For direct investing, we make a choice to buy a holding or bond directly. In the above graphic that is the top and bottom paths. We accept that it could tank, we look at its history and the management teams and make a personal estimation of the risk/return balance. Indirect investing is where we make the risk/return/history/management balance on a fund management team.

We do what the fund managers job is and the advantage for us is the fees will be lower so our prospective return higher. The downside is that we cannot have access to as much up to date information so just may not be able to make any transactions quick enough to maximise profit or minimise loss.

Just consider the effect of cost on your real terms fund available. If I assume a steady return of 5.5%pa, inflation of 2% and fees of 0.4% if I self manage or 1.4% for a fund manager (all including platform costs) and look at £100,000 invested over 25 years. I get a real terms growth of between 2.1% and 3.1%.

Does not sound a lot of difference … but compounded… look at the graph.

The real terms value of my fund is 28% higher.

Both approaches work well depending upon your appetite for risk, your personal financial skills and above all the amount of time you have….. this is FIRE after all and we should be enjoying life, not being a slave to corporate reports and daily worry about returns !


There is a further path I show, that of Crowd Funding. In essence, the crowd funding platforms could be considered in an identical way to a bank: we give them money to lend out and they manage risk, return and loss giving us what is left over.

Crowd funding has grown enormously in the past decade and I have invested in 3 platforms for several years getting a nice return. There are many types ranging from ones lending to individuals as personal loans, Funding company cash requests, Funding construction etc… In essence, the Crowd Funding house is taking the place of a bank and a useful way to think of them is just that. The major difference is that regulation is still evolving (so they carry a lot of risks for us), and there is no requirement for them to hold capital reserves. Again, that is evolving as two of the houses I use have reserve funds to smooth losses

I am not going to comment on individual schemes right now (but in the future I may do a look back on the three I use and muse on their relative returns and risks).

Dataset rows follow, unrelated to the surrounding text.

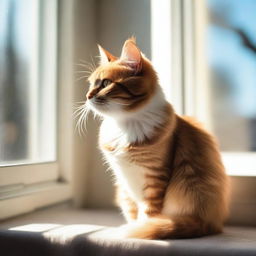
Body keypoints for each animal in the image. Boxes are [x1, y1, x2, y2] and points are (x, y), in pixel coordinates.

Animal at [83, 38, 230, 240]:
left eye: (105, 83)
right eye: (90, 85)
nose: (87, 96)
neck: (125, 124)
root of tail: (211, 224)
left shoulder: (155, 178)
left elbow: (148, 214)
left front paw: (142, 229)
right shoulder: (125, 182)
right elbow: (133, 212)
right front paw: (134, 227)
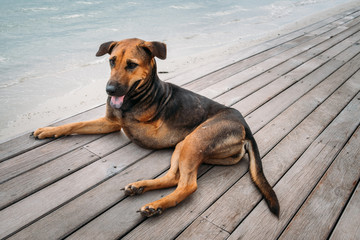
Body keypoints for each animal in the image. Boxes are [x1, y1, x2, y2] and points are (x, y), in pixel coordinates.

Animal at [33, 37, 280, 218]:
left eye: (131, 65)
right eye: (112, 61)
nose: (109, 90)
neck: (138, 95)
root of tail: (245, 126)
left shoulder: (145, 130)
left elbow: (127, 124)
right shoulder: (109, 122)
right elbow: (77, 123)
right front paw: (48, 130)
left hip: (193, 140)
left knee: (188, 185)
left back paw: (156, 205)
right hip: (184, 145)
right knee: (173, 178)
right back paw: (140, 187)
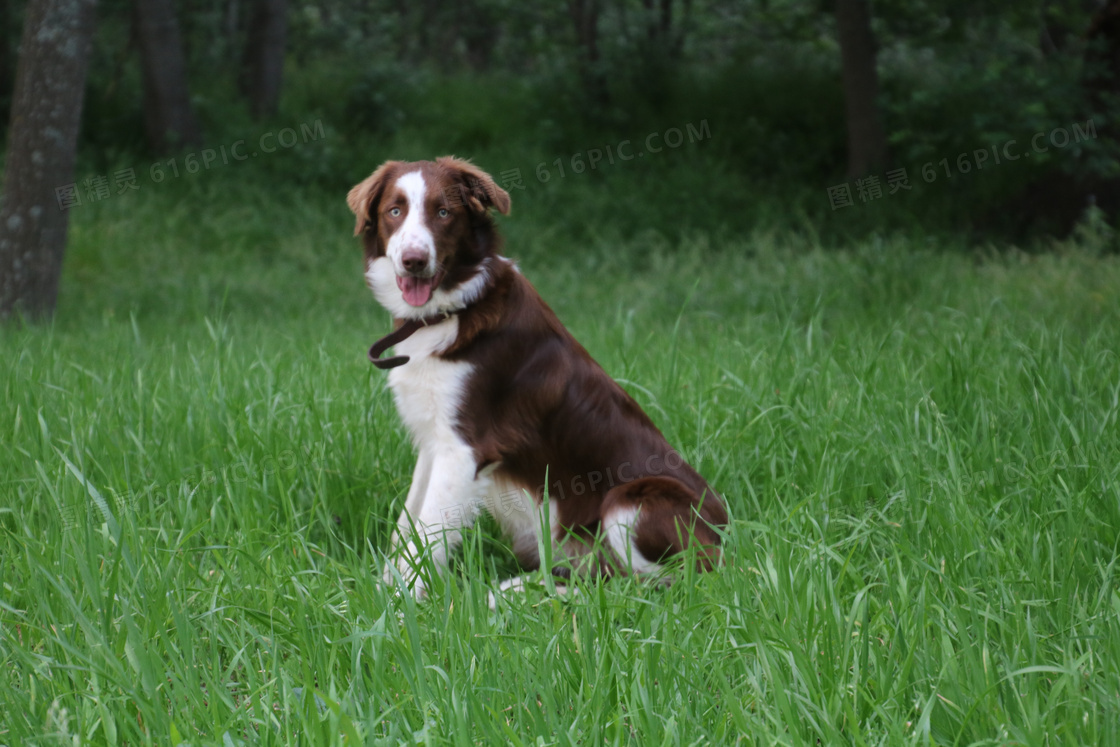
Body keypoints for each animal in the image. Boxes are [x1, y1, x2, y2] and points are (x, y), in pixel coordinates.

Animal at [351, 156, 734, 600]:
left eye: (443, 213)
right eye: (394, 211)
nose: (413, 259)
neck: (455, 306)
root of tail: (729, 538)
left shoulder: (465, 447)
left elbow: (426, 535)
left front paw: (400, 607)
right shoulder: (433, 440)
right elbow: (406, 528)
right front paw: (381, 591)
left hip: (632, 503)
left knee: (646, 585)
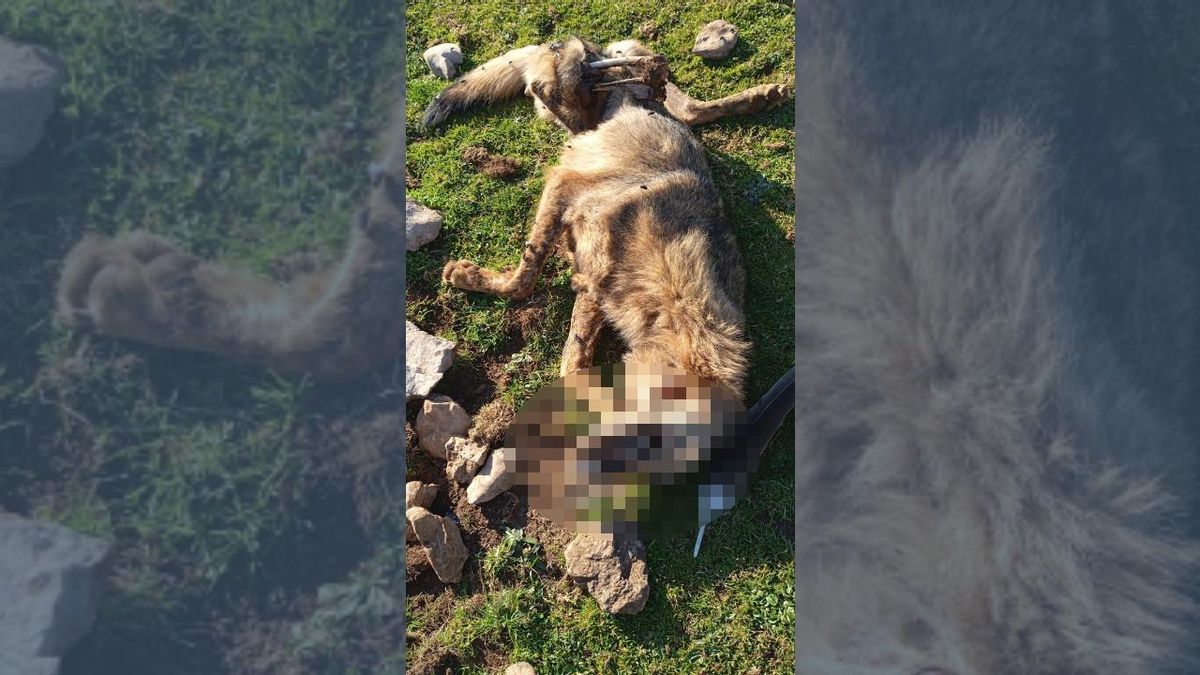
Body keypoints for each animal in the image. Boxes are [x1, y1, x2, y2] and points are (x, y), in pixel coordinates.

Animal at [424, 36, 791, 399]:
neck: (674, 302)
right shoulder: (564, 187)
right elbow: (524, 278)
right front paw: (471, 277)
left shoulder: (593, 284)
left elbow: (573, 356)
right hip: (626, 68)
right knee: (658, 97)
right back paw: (571, 68)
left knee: (680, 108)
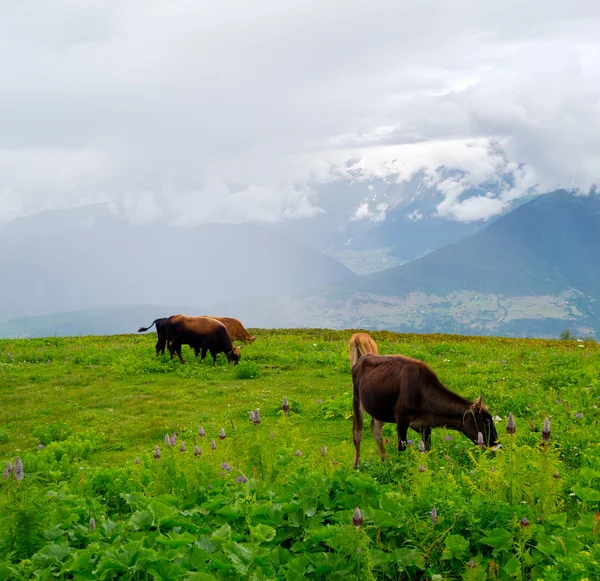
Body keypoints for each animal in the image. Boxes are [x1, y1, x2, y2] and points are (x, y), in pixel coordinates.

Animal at [352, 352, 496, 468]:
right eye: (487, 421)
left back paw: (385, 460)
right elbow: (401, 448)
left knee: (376, 430)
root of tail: (361, 358)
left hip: (377, 408)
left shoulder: (426, 425)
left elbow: (427, 449)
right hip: (357, 400)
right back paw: (357, 465)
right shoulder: (401, 419)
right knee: (357, 433)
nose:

The risks in some of the Crowd Funding platforms has also reduced as although not regulated on the whole, some can now provide ISA level investment (i.e. no tax on the return) as they have passed the UK regulatory standards.


So what have we learned ?

However much we may bitch and moan about banks, financial houses, spivs in pin-striped suits quaffing Bollinger on excessing fees extracted from us, we do actually need them to keep pumping the oil round the economy. The choice we really face, is the balance of DIY vs fire and forget. When we do it ourselves, we are effectively taking on the role of a bank lending money out. It may not seem it when buying a share as we do not directly lend to a company (we do in bonds), but what we are doing is underpinning the working capital on the balance sheet. The stronger a balance sheet the more options a company has to borrow, to invest and to plan.

For a fun and interesting life, a few DIY investments is good (I think), but just remember that FIRE is about enjoying life and not spending all day playing banker, so some funds with lower returns (because of higher fees and rebalance criteria amongst several factors) is not a bad idea.